Born and raised in the hinterlands of Montana, Daniel Swensen has written everything from cell phone advertisements to RPG gamebooks to speculative fiction. He lives with his wife Gina and two spoiled cats.

Reviews

Review by: Lisa Shambrook on Jan. 08, 2013 :
A story of supernatural ability. The main character is a very believable firestarter, and though I’m beginning to wane in the face of so many stories of ‘gifted’ individuals who go on to be ‘heroes’, this was different and Alexa is both real and struggling. You’re thrown slap-bang into the middle or her dilemma on the very first page and it’s painful.
Daniel Swenson’s style of writing is dynamic and to the point, and I wasn’t able to put this book down until its conclusion.
This is a highly recommended stand-alone story…or maybe the start of something more?
(review of free book)

Review by: Aaron Engler on Dec. 18, 2012 :
I'm someone who can easily lose interest in the work of even the most famous of authors, having to go back and re-read pages where I let my mind drift away. Not so with this book. I started it and finished without pause- my attention was hooked from the first few lines.

The character of Alexa in Daniel Swensen's Burn is both compelling and repelling at the same time. Her history gives you an understanding of where she is in her life, and why she uses her powers the way she does. It also explains her nearly psychopathic inability to connect to other people.

Although understandable, those personality traits left me cold on the character- the novella is too short for her to achieve any sense of redemption, and I was left itching for more resolution. I wanted her to be able to grow past her limitations, instead of succumb to them- but that is my own limitation as a reader- I can only be swept down the river of this story, and let it take me where it leads, despite wanting to cheer the character on to a sweeter conclusion.

It's only my frustration in not being able to really connect to the anti-social Alexa that kept me from giving this short story five stars, a failing I'll readily admit to being my own. If this were to be made into a longer story, or if there were more sequels, I'd happily throw my final star on it.
(review of free book)

Review by: Colin Kerr on Nov. 28, 2012 :
Alexa's coming of age is the near-universal experience of finding fantastic potential within oneself, and expressing it for good or not-so-good. Beyond the comic-bookish details, the point of view character, who refuses to accept the mantle of heroine, can't find a harmonious coexistence with her own capabilities. Her greatest strength, that which makes her unique is also the source of her greatest guilt, so that she becomes distrustful of people who appreciate her. The span of Alexa's life is measured by the alternating fear and exploitation attempts of authority figures. The tale sounds real and familiar, despite its supernatural elements.

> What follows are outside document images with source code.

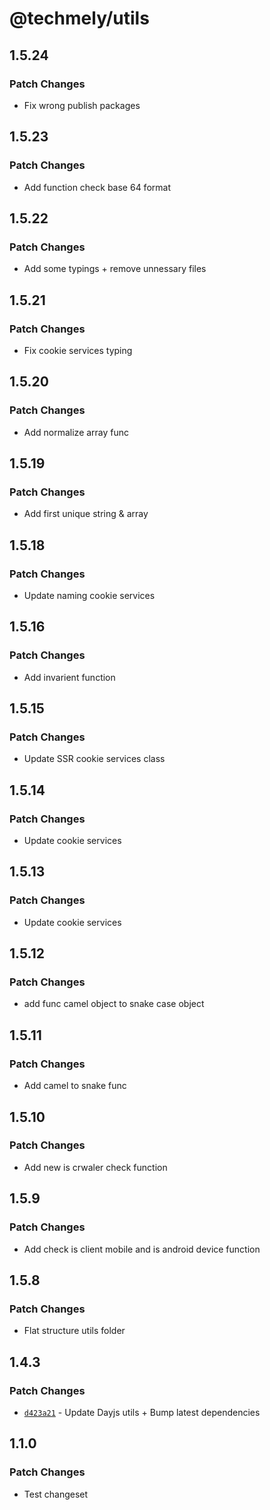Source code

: # @techmely/utils

## 1.5.24

### Patch Changes

- Fix wrong publish packages

## 1.5.23

### Patch Changes

- Add function check base 64 format

## 1.5.22

### Patch Changes

- Add some typings + remove unnessary files

## 1.5.21

### Patch Changes

- Fix cookie services typing

## 1.5.20

### Patch Changes

- Add normalize array func

## 1.5.19

### Patch Changes

- Add first unique string & array

## 1.5.18

### Patch Changes

- Update naming cookie services

## 1.5.16

### Patch Changes

- Add invarient function

## 1.5.15

### Patch Changes

- Update SSR cookie services class

## 1.5.14

### Patch Changes

- Update cookie services

## 1.5.13

### Patch Changes

- Update cookie services

## 1.5.12

### Patch Changes

- add func camel object to snake case object

## 1.5.11

### Patch Changes

- Add camel to snake func

## 1.5.10

### Patch Changes

- Add new is crwaler check function

## 1.5.9

### Patch Changes

- Add check is client mobile and is android device function

## 1.5.8

### Patch Changes

- Flat structure utils folder

## 1.4.3

### Patch Changes

- [`d423a21`](undefined) - Update Dayjs utils + Bump latest dependencies

## 1.1.0

### Patch Changes

- Test changeset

If you've listened to any of Mr. Swensen's writing advice over at surlymuse.com, it will come as no surprise that he's good at creating characters and telling a story. I'm not even a writer, and I find that some of his blog posts set me pondering for days. Still, you might raise a brow at how well his voice carries through from one medium to another, how much Burn is defined by the author's contemplative nature, always accented by cynical wit. And there are moments of subtlety so fine-tuned that I can't be sure I'm not hearing voices in my head. The story's rhythm is exquisite. I hope Swensen will soon treat us to a novel this good.